Furthermore, the experienced tester naturally has another question: Which of the on-board quality assurance tools he has been familiar with for many years are applicable here?

  • Are white-box testing procedures useful at all, or is this more akin to the still controversial attempts to determine human intelligence?
  • Does it make sense to divide the test into different test stages as we know it from the V-model? For complex systems that hide one or more AI-based algorithms inside, this makes perfect sense. Does it also make sense for machine learning with a lot of intermediate layers? This leads in the direction of implementation explainability.
  • What do we actually look for in the test? Is it just a matter of the algorithm producing better results than its predecessor, or do we subdivide it a little more precisely? By functional tests and non-functional tests? What about IT security? Even minimal changes to the design of traffic signs can have an impact: if an autonomous vehicle interprets "30" on a kmH sign as "80" and wants to drive through the city with appropriate momentum. Equally disastrous can be the effects of inconsistent situations such as the stop sign on the highway.
  • Furthermore, the question arises as to when the self-learning system is actually allowed to learn? Permanently in use? If so, a commuter's self-driving vehicle could very soon be trained on the peculiarities of the daily route. The rest will be "forgotten." Or should AI rather only be allowed to learn in service or development? What are limitations depending on the application domain?

AI for the test

On the other hand, we testers are naturally tempted by another idea, namely to use the unlimited possibilities of artificial intelligence for software testing itself. There are interesting developments in this area as well. One area of application that stands out is performance testing. Here, the AI can detect anomalies in system behavior and system load depending on the input data. These observations could be used to move the system closer and closer to the load limit or beyond.
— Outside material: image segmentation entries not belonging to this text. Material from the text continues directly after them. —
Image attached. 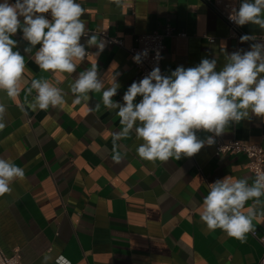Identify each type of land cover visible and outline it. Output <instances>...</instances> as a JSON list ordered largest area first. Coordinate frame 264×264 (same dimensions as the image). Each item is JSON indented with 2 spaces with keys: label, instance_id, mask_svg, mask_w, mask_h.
<instances>
[{
  "label": "crops",
  "instance_id": "1",
  "mask_svg": "<svg viewBox=\"0 0 264 264\" xmlns=\"http://www.w3.org/2000/svg\"><path fill=\"white\" fill-rule=\"evenodd\" d=\"M77 2L85 9L81 19L87 32H108L125 47L111 45L99 51L97 45H87L89 37L81 38L91 55L76 72L54 76L35 63L41 45L32 47L22 31L12 37L17 41L13 51L24 56L26 71L18 97L9 98L0 90V104L6 108L0 157L23 168L25 178L10 185V194L0 196L4 251L24 264H56L61 256L70 264H258L264 256L259 240L264 237V196L245 206L255 208L257 219L243 243L220 229L208 231L200 206L209 184L225 176L248 177L251 186L255 177L246 167L247 158L217 157L216 143L241 140L264 148V120L252 116L230 125L212 146L205 145L192 157L151 162L137 155L143 141L136 139L134 130L113 143L112 134L121 128L118 109L104 108L102 91L74 105L70 88L80 72L96 62L105 88L119 73L113 101L123 104L124 93L141 80L128 49L137 36L163 34L168 25L175 33L165 39V75L180 66L196 67L203 58H215L220 71L228 62L225 53L250 51L251 44L264 43V30L246 24L244 35L255 40L242 43L241 37L231 38L228 24L204 0H122L120 6L110 0ZM92 35L99 42V36ZM27 47H32L31 53L24 51ZM32 79L61 88L66 103L32 112L29 105L37 95L35 89L27 91ZM213 135L197 132L201 140ZM116 154L122 157L119 163Z\"/></svg>",
  "mask_w": 264,
  "mask_h": 264
},
{
  "label": "clouds",
  "instance_id": "2",
  "mask_svg": "<svg viewBox=\"0 0 264 264\" xmlns=\"http://www.w3.org/2000/svg\"><path fill=\"white\" fill-rule=\"evenodd\" d=\"M117 6L122 0H110ZM45 14H50V18ZM85 9L77 0H3L0 2V90L9 98H16L21 91V81L26 71L25 58L13 51L17 41L12 37L22 31L23 39L34 47L41 45L35 53V63L44 72L54 74L76 72L77 65L87 56L86 45L81 38L88 36L86 24L81 17ZM264 0H241L238 9L233 7L228 19L238 26L252 24L264 30ZM255 36L243 35L241 42L255 40ZM87 45H97L102 51L104 44L90 35ZM32 47L24 49L31 53ZM99 52L97 53V55ZM147 50L137 53L133 60L140 63ZM157 60L161 59L159 51ZM216 71L215 58H203L196 67H177L171 75H162L159 67L133 82L123 95L124 103L114 102L120 84L113 76L112 83L105 88L98 64L80 72L70 91L73 104L79 105L89 99L88 94L102 91V103L109 111L118 109L121 128L114 132L113 143L135 133L142 140L137 155L147 161L167 162L174 158L192 157L205 145L212 146L234 123L252 116L264 120V43L251 44L250 51L242 49L231 55ZM59 82V81H57ZM37 95L29 105L32 112L46 111L51 106H63L66 101L61 88L48 80L32 79L27 89ZM141 97L138 103H134ZM100 103L95 105L98 111ZM6 108L0 104V131L6 127ZM213 133L206 139H198L197 132ZM119 163L120 154L114 156ZM24 169L10 160L0 157V196L10 194L14 181H23ZM264 196V170L257 171L249 186L248 177L225 176L209 184L208 194L200 206V218L210 232L222 230L228 237L242 243L254 230L253 221L257 212L253 206H245L249 200L260 202ZM50 259L46 257V260ZM56 264H70L59 257Z\"/></svg>",
  "mask_w": 264,
  "mask_h": 264
},
{
  "label": "built area",
  "instance_id": "3",
  "mask_svg": "<svg viewBox=\"0 0 264 264\" xmlns=\"http://www.w3.org/2000/svg\"><path fill=\"white\" fill-rule=\"evenodd\" d=\"M207 4L212 6L218 15L228 24L230 30V37L236 38L244 35L242 26H238L231 22L228 17L231 14L233 7L238 9L241 0H204ZM50 18V14H45ZM99 36V42L104 44V49L108 46L115 45L118 47H125L124 42L116 37L111 36L108 32H88V36L82 38H88L92 34ZM175 30L168 25L165 33L152 32L148 34L139 35L135 39V46L128 49L130 54L134 57L137 53H141L147 50V56L142 57L141 62L138 64L134 61V68L140 79L144 78L153 70L154 67H159L161 74L165 75L163 68V61L165 59L166 44L165 39L172 36ZM179 36H185L184 33L178 34ZM209 38L208 36H205ZM211 43L215 42L214 38H209ZM87 56L91 55V50L86 48ZM159 51L161 59L157 60L156 53ZM86 56V57H87ZM202 131V130H201ZM199 132V131H198ZM223 155H244L247 160V169L253 174L257 171L264 170V148L259 144H250L241 140L223 141L217 140L215 156L220 157ZM257 237V232H252ZM264 245V237L259 239ZM0 264H24L19 257L15 255H8L0 243ZM258 264H264V256L260 259Z\"/></svg>",
  "mask_w": 264,
  "mask_h": 264
}]
</instances>
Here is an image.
Finding similarities and commonalities can be applied in many other fields. For error messages, test specifications, log files of the test object, the generation of test data based on data format descriptions or test sequences based on code analysis. Another exciting topic is the use of an AI as a test oracle. Here, another question arises: can't an AI that serves as a test oracle also be used as a system to be tested at the same time? And can it do it even better than the original? In addition, the question of limits also arises immediately: which decisions can and do we want to leave to an AI? Some people are reminded of the trolley problem. This is already unsolvable for humans, or at least usually difficult to justify. If a fatal accident is unavoidable and one can still influence the outcome, who may live and who must die?

These and other thoughts are an introduction to this highly interesting topic. It is very interesting, especially economically, and will have many exciting years ahead of it.

The article was published in the 01/2020 issue of German Testing Magazin.